(Task brief) Reproduce exactly, from the data that follows, the line with "text_box [843, 274, 1567, 461]", the line with "Page size: 1536x863.", and every line that lies between them.

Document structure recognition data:
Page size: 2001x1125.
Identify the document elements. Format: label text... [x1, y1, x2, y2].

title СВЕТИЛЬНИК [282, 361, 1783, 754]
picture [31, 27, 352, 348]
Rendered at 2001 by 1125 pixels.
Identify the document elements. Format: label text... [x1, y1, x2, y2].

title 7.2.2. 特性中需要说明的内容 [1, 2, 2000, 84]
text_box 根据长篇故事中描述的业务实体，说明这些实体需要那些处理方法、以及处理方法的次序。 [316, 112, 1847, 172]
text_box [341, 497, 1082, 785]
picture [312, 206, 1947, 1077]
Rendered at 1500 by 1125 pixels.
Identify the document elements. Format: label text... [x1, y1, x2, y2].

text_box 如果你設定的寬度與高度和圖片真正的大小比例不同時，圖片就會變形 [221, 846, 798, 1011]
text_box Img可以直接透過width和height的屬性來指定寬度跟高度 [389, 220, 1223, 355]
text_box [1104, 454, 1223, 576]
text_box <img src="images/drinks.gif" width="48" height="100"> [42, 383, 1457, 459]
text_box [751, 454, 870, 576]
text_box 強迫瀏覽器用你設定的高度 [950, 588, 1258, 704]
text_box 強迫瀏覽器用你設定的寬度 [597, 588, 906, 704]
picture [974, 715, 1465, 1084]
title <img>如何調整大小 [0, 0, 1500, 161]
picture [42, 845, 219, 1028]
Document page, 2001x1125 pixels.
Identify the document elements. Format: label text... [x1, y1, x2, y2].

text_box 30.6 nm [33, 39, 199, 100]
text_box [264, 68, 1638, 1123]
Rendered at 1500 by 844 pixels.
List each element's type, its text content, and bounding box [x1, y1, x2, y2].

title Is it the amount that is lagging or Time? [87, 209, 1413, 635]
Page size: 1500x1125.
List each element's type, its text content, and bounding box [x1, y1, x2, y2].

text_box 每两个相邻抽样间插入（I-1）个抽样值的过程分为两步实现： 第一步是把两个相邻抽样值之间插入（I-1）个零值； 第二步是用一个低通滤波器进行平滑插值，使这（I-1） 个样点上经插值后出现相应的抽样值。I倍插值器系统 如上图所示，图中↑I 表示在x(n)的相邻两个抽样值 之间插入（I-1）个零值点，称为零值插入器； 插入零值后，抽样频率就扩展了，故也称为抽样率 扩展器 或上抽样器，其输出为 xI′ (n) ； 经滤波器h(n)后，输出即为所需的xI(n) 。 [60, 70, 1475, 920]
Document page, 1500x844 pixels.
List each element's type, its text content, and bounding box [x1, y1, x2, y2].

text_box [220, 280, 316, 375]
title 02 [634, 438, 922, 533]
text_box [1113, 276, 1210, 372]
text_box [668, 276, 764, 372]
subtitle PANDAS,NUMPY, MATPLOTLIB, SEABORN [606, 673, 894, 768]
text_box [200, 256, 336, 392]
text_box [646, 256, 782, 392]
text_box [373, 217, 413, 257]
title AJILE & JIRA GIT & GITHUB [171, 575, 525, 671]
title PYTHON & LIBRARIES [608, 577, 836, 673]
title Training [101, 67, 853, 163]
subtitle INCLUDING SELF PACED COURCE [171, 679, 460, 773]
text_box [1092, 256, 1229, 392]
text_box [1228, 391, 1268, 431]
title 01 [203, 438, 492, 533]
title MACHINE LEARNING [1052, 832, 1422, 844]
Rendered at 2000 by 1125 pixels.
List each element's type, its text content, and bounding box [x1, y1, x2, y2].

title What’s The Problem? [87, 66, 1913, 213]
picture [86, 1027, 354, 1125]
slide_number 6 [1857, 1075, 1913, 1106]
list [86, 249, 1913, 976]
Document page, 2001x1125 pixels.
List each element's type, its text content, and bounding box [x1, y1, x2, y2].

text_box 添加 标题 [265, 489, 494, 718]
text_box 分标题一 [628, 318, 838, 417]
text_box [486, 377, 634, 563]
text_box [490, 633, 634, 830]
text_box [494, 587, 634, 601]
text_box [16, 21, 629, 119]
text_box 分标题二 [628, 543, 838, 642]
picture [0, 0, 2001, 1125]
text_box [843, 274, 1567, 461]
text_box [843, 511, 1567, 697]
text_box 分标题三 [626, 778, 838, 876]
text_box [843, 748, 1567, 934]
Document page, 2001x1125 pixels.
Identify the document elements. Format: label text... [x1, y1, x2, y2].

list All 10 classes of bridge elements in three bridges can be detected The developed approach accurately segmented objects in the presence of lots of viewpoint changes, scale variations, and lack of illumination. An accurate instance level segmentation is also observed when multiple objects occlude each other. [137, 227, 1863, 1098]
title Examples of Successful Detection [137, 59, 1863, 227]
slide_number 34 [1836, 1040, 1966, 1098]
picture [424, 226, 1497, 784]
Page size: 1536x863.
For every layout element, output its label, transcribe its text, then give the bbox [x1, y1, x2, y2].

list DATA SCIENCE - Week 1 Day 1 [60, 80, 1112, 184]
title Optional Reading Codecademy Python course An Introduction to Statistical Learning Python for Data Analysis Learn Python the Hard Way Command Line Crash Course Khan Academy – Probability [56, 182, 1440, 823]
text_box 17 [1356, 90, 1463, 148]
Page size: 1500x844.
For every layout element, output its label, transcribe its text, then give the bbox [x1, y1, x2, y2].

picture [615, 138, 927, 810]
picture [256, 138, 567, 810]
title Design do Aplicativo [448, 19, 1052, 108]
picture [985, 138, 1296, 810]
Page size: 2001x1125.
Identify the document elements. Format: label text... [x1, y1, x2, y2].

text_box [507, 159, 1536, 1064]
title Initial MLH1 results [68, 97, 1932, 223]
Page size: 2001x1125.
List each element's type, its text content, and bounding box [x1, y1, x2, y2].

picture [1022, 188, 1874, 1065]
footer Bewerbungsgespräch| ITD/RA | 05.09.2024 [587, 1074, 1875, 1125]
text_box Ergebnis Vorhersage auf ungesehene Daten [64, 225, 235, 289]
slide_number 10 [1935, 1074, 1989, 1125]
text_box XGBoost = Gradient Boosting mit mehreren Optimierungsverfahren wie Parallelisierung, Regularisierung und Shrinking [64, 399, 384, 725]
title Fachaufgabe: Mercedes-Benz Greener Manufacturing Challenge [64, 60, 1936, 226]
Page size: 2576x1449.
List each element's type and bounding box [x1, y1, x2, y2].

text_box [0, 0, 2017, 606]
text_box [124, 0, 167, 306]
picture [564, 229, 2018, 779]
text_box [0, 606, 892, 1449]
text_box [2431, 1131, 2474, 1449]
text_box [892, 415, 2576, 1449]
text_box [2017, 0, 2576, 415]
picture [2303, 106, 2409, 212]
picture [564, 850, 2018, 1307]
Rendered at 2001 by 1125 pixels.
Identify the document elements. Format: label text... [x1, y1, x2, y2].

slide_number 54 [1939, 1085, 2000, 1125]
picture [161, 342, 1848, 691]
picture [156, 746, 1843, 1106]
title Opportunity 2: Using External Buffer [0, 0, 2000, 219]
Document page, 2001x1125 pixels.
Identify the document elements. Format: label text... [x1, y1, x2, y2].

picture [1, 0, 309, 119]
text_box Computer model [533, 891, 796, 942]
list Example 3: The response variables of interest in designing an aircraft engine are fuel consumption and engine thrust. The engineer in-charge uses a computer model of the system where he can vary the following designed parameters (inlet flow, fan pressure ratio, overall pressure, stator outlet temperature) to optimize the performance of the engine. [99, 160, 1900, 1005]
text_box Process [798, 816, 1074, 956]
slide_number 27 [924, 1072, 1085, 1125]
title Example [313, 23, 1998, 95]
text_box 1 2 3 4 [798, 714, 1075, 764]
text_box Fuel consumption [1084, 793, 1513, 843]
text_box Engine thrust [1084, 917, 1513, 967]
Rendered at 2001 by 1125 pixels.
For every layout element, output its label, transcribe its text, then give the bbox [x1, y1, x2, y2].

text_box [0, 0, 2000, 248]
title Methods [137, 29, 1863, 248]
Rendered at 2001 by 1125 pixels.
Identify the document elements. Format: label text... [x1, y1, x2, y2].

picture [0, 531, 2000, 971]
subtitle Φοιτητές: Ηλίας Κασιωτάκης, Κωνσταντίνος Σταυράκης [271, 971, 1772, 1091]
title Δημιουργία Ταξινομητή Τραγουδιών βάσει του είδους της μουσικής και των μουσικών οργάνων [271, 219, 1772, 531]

(Solution for this task)
text_box [843, 274, 1567, 461]
text_box [843, 511, 1567, 697]
text_box 分标题三 [626, 778, 838, 876]
text_box [843, 748, 1567, 934]
Document page, 2001x1125 pixels.
Identify the document elements. Format: label text... [x1, y1, x2, y2].

list All 10 classes of bridge elements in three bridges can be detected The developed approach accurately segmented objects in the presence of lots of viewpoint changes, scale variations, and lack of illumination. An accurate instance level segmentation is also observed when multiple objects occlude each other. [137, 227, 1863, 1098]
title Examples of Successful Detection [137, 59, 1863, 227]
slide_number 34 [1836, 1040, 1966, 1098]
picture [424, 226, 1497, 784]
Page size: 1536x863.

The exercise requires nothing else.